For nine years researchers have known the precise genetic flaw that causes Batten disease. But understanding how a straightforward mistake in life's blueprint translates to a disease that ravages roughly 1,000 children in the United States each year has been a challenge. Now, in a paper in the Dec. 23 issue of the Proceedings of the National Academy of Sciences, a team from the University of Rochester Medical Center lays out the sequence of biochemical steps that results in the disease.
The team led by David A. Pearce, Ph.D., of the Center for Aging and Developmental Biology found that the genetic defect is linked to a protein that regulates the amino acid arginine in and out of a yeast organelle called the vacuole. The vacuole in yeast is much like the lysosome in human cells, slicing and dicing up cellular waste and then disposing or recycling the material.
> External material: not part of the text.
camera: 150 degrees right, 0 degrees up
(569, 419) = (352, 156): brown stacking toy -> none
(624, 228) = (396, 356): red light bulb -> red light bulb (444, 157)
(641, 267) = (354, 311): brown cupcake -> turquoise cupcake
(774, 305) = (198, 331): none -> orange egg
In Batten disease and other lysosomal storage disorders, the lysosomes don't work correctly and cells swell up with gunk that eventually kills them.
Pearce's team found that the trouble with arginine levels is critical to throwing the pH levels of cells in lysosomes out of whack, affecting a range of processes and ultimately ruining a cell's ability to get rid of its own waste.
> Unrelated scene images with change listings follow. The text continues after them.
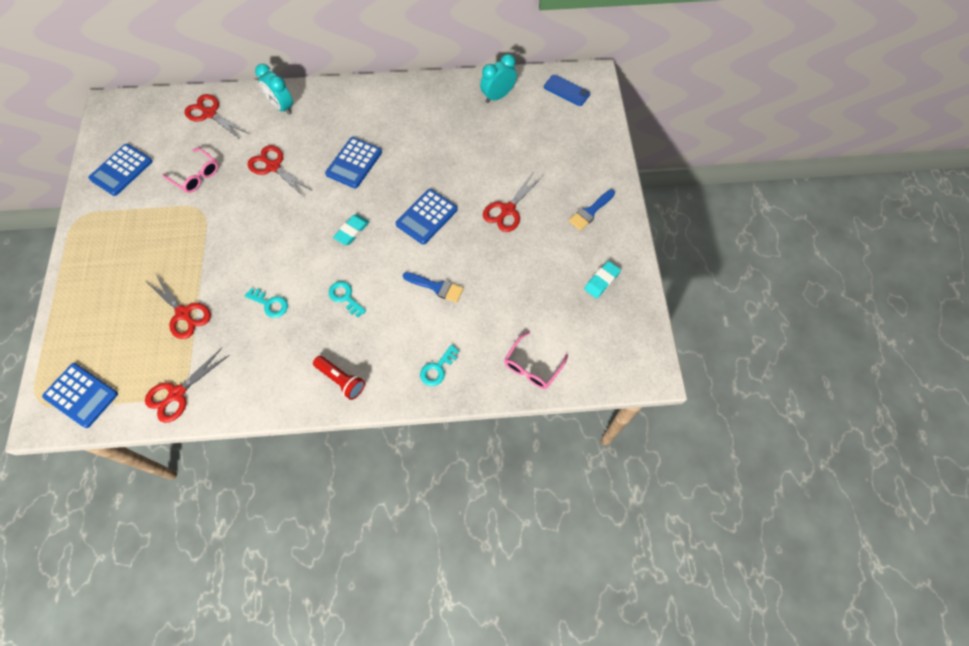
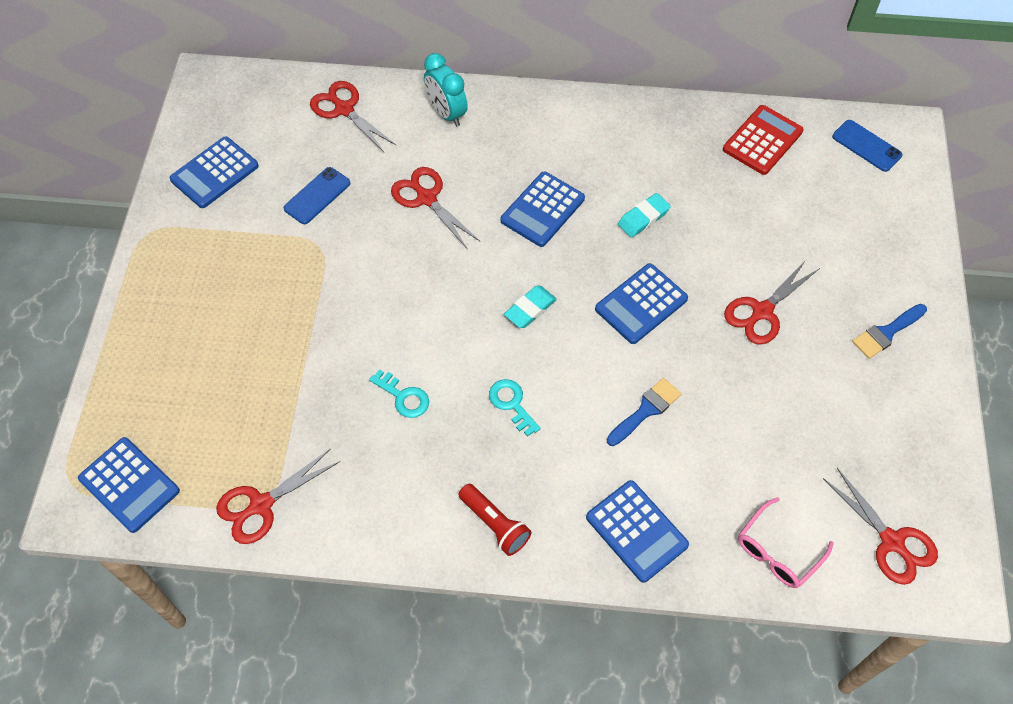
camera: 10 degrees right, 5 degrees down
(184, 314) = (281, 391): red scissors -> red scissors (892, 542)
(196, 175) = (317, 196): pink glasses -> blue phone
(436, 287) = (646, 410): blue brush -> blue brush turned 75 degrees counterclockwise
(437, 369) = (636, 531): turquoise key -> blue calculator
(498, 96) = (762, 140): turquoise clock -> red calculator
(601, 281) = (894, 440): turquoise eraser -> turquoise eraser (643, 218)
"It's a little bit like getting sugar in your gas tank," Pearce says. "Once you change the mix just a little, it has drastic repercussions throughout the system."
Children with Batten disease are born healthy, but often, around age 4 or 5, the first symptoms appear as a minor problem with a child's eyesight. Subsequently the malfunctioning lysosomes result in the death of more and more brain cells, and patients are beset with a host of medical problems: frequent seizures, loss of the ability to speak or move, and mental retardation. Most patients die in their teens or 20s.
A biochemist who uses yeast to study basic biological processes, in the past few years Pearce's laboratory has grown to more than a dozen scientists focusing on Batten disease. Based on his findings, a Rochester team hopes to conduct the first clinical trial in search of a treatment for the disease. Pearce, an assistant professor in the Department of Biochemistry and Biophysics, also serves as the scientific adviser for the Batten Disease Support and Research Foundation and meets children with the disease, and their families, on an ongoing basis.
"When I began this research, I had just become a parent, and I was horrified to find out that such a disease is out there," says Pearce. "It's my goal to be able to offer these children and their families some relief from this terrible illness."
The work was funded by the National Institutes of Health and the Luke and Rachel Batten Foundation. Other authors of the PNAS paper include former graduate student Yoojin Kim, Ph.D., now at Oregon Health Sciences Center, and graduate student Denia Ramirez-Montealegre.